My story has a happy-ending, but I believe it also shows why women are underdiagnosed for ADHD.
I am a man. Looking back, I had classic ADHD “boy” symptoms as early as six years old. I was out of school long before ever hearing about what was then called ADD. I did not seek help and treatment until I was 60 years old.
If I knew why I was anxious I suppose it would be easier to accept. The bottom line for me was that my anxiety was out of proportion to the reality of any actual worries I had in my life. After years of what I thought was just anxiety, I finally sought help by searching the Internet.
I wish I could credit the Web site that lead to learning about ADHD in adults but I do not remember it. On this site, I learned of various possible causes of the unexplained anxiety I had been experiencing for so long. It pointed out that if you really were not worried about something specific it might not be just anxiety, but perhaps testing for ADHD would lead to some answers.
My test results clearly showed that I had ADHD. Long story short, my symptoms of hyperactivity displayed as anxiety. I also happen to be over-sensitive, so if you combine that with “anxiety,” doctors did not consider this was ADHD.
Even after all the progress made in diagnosing ADHD, it is still a challenge to find the proper treatment. Much of the diagnoses relies heavily on how you were as a “boy.” I honestly do not know how I would have known I had ADHD, or to ask for help, if I had not had these symptoms as a child. It is also unlikely that I would have gotten an Adderall prescription.
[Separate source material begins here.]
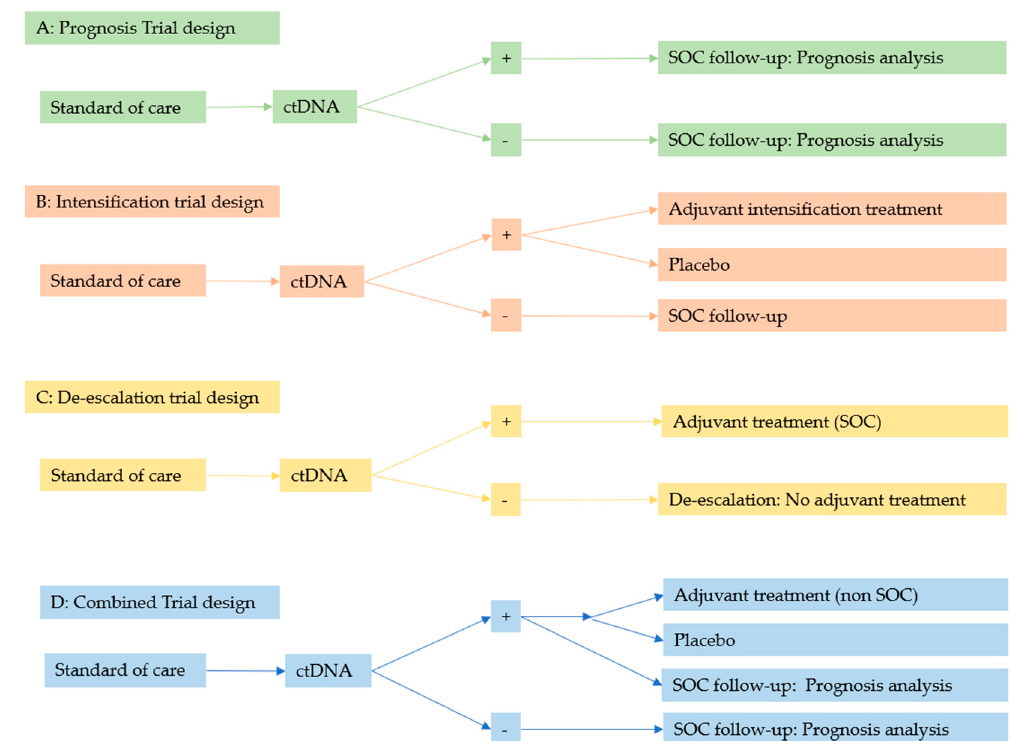
Figure 2. Trial designs based on ctDNA detection. SOC: Standard of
After a month of taking Adderall my “anxiety” disappeared.
To have gone all these years being undiagnosed, despite exhibiting classic ADHD symptoms of hyperactivity as a boy, I cannot even imagine what girls and adult women must have to go through before the possibility of having ADHD occurs to them or their doctors. Yet, with all I am learning about ADHD, I have never even seen an attempt to explain why being a woman would make you less likely to have ADHD than a man. We need our doctors to learn more about how ADHD might present in women.
I commend ADDA’s efforts in supporting the needs of all men and women with ADHD. I encourage all of us to keep working together to raise awareness within the medical community so that ADHD can be diagnosed and treated properly.